%%

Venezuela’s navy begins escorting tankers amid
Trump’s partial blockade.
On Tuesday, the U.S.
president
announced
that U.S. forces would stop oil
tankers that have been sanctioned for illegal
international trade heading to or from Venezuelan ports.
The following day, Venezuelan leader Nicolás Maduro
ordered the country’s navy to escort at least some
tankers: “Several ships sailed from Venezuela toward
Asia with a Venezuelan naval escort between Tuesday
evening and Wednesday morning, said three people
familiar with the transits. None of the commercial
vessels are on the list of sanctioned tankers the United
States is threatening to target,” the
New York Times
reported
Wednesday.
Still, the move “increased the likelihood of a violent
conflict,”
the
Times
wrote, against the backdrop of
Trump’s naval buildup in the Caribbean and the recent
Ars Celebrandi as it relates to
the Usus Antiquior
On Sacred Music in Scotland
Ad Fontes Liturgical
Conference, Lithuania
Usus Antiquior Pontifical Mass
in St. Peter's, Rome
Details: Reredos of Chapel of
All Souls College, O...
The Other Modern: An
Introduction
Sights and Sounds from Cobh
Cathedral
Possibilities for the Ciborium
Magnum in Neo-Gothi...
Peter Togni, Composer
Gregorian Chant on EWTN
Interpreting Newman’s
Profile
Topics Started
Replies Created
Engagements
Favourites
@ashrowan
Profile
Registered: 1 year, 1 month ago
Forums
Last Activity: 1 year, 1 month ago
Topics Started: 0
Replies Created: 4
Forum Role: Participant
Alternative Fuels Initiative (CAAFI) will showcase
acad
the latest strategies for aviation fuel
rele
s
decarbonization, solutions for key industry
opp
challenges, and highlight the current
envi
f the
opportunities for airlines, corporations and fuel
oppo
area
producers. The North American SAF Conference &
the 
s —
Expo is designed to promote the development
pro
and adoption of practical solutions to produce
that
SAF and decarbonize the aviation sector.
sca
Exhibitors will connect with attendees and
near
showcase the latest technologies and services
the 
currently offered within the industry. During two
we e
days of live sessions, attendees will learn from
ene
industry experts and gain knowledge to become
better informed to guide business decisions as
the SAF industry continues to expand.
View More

%%
%%

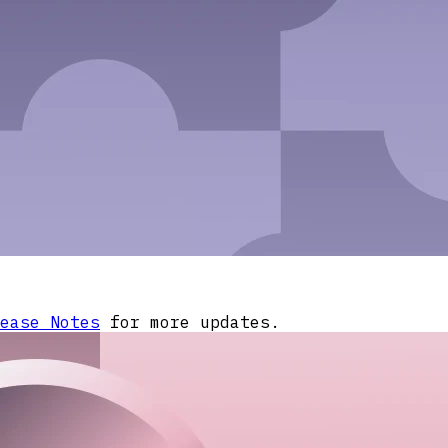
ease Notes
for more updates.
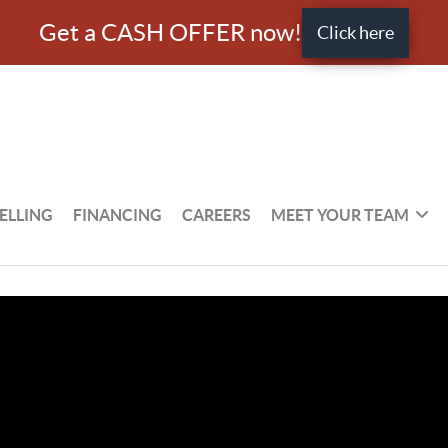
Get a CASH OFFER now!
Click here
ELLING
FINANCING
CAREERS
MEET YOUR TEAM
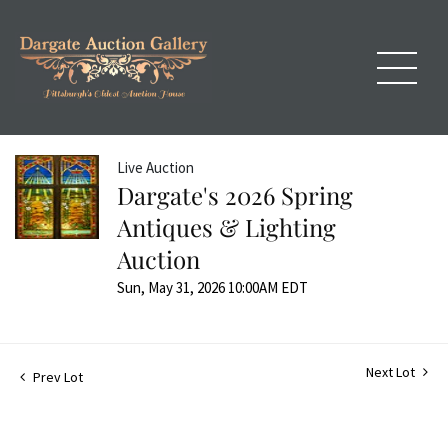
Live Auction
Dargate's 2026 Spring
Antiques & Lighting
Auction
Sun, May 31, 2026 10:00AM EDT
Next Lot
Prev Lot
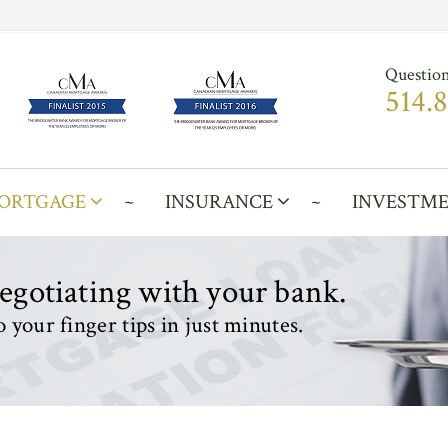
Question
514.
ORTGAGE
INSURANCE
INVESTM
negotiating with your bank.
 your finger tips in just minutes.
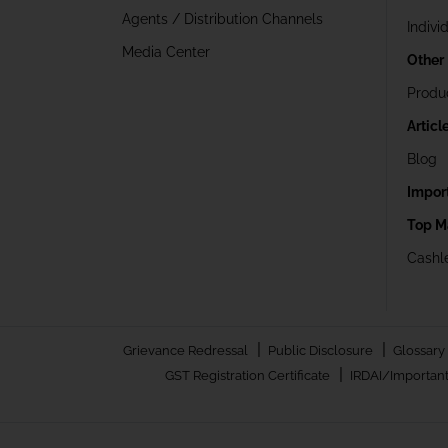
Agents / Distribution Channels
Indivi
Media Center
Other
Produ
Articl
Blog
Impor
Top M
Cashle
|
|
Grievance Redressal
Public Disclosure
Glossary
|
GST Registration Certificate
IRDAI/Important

%%
%%

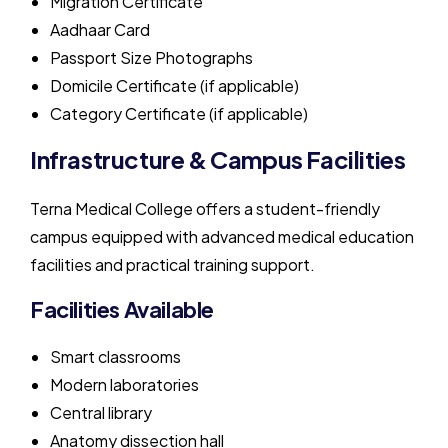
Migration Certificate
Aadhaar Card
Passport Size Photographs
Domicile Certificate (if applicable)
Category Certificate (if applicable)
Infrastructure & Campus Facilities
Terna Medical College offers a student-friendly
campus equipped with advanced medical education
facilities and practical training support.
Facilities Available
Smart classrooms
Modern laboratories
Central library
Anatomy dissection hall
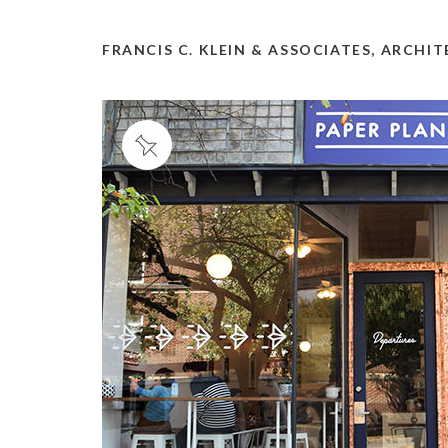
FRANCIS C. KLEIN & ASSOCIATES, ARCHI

%%

> Required action
Can you write out, line for line, the rows from the line with "Get a CASH OFFER now!" up to and including the line with "your finger tips in just minutes.", leaving the pictures out of your answer?

> Result below
Get a CASH OFFER now!
Click here
ELLING
FINANCING
CAREERS
MEET YOUR TEAM
Live Auction
Dargate's 2026 Spring
Antiques & Lighting
Auction
Sun, May 31, 2026 10:00AM EDT
Next Lot
Prev Lot
Question
514.
ORTGAGE
INSURANCE
INVESTM
negotiating with your bank.
 your finger tips in just minutes.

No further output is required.